Palmer’s comment regarding drilling on federal lands refers to Biden’s frequently touted campaign pledge to end all drilling on federal lands. 

In January, 2021, Biden issued an executive order pausing new leases from being issued for oil and gas drilling on public land. Yet despite the pledge being a major component of his campaign, Biden lifted the pause in April of 2022 amid rising gas prices, allowing for drilling to resume on public land.

Biden’s administration walked back another key environmental campaign promise in 2021 when, after an initial 2022 budget proposal included significant cuts to fossil fuel subsidies, those same subsidies and tax breaks were preserved in the final version of the budget.

“There’s an energy cost in everything that you consume or use,” Palmer said. “That gets passed on to the consumer, same thing’s true of regulatory costs. Business taxes, business regulations… businesses don’t pay taxes and regulatory costs, they pass it on to the consumer.”

According to the conservative think tank American Action Forum, the cumulative cost of new regulations passed during the first year of the Biden administration is estimated to be more than $201 billion

Examples of such regulations include a 2022 Environmental Protection Agency rule that regulates emissions by mandating all passenger cars and light trucks have an average fuel economy of 55 miles per gallon by 2026. While estimated to save American motorists between $210 and $420 billion through 2050 on fuel costs, the rule itself is estimated to cost auto manufacturers $180 billion.

‘We’ve got to look at bringing down spending’

Palmer said that beyond policies he believed were responsible for increased energy costs, increased government spending was also a key contributor to inflation.
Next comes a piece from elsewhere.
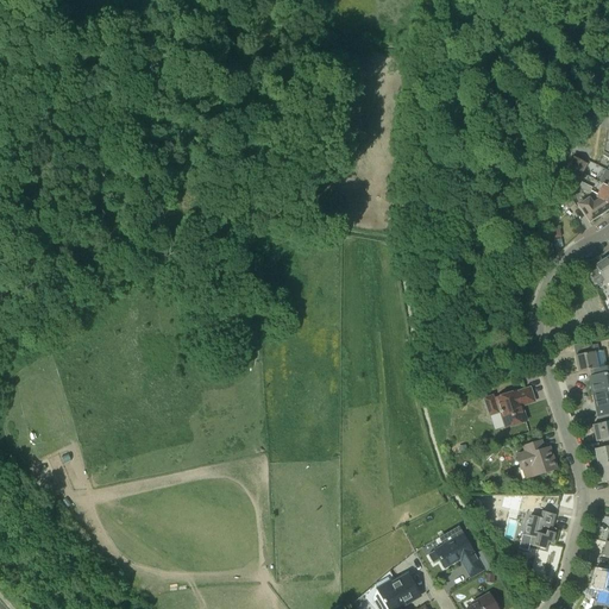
[(586,164),(572,157),(567,167),(582,174),(586,164)]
As part of his plan to curb inflation, Palmer said Congress should consider spending cuts.

“The Biden administration has done the things that will absolutely guarantee inflation,” Palmer said. “One was (to) increase the money supply with the legislation that the Democrats in Congress forced through (and) put trillions of dollars out there that really didn’t need to be out there.”

In addition, Palmer argued that increased funding for social welfare programs also played a role in rising inflation, saying that “we continue to pay people not to work.”

“The U.S. Department of Agriculture, without any input from Congress, extended the pandemic-level funding for food stamps – SNAP benefits – for another ten years,” Palmer said.

“The lowest estimate that I’ve seen is $200 billion, (and) the highest I’ve seen is $300 billion. They’re doing this stuff through executive order, through rule making, and they’re not going through the legislative process. We’ve got to address that too.”

The largest food assistance program in the United States, the Supplemental Nutrition Assistance Program supports around 42 million Americans and is managed by the U.S. Department of Agriculture. Of the program’s 42 million beneficiaries, 81% are “individuals who are part of a working family, a person with a severe disability, or a senior citizen living on a fixed income,” according to USDA Secretary Tom Vilsack.

In 2019, American households with SNAP beneficiaries received an average of $239 a month; SNAP beneficiaries in Alabama received an average of $242 a month. In August of 2021, the USDA updated the plan it uses to calculate SNAP benefits resulting in beneficiaries receiving an average boost of $36.24 per month.

The total cost of the SNAP program in 2021 was almost $183 billion, representing approximately 1.66% of U.S. government spending in 2021. For comparison, some of the U.S. government’s largest expenditures that year – Social Security, defense and Medicare – made up approximately 16%, 10.8% and 10% of total spending, respectively.

Ultimately, Palmer argued that the Biden administration’s policies on energy, as well as increased government spending, were the key drivers of inflation. With Republicans securing a thin majority in the House of Representatives during the 2022 election, Palmer said he hopes to be able to walk back some of these policies, and hopefully, reduce inflation for his constituents in Alabama and beyond.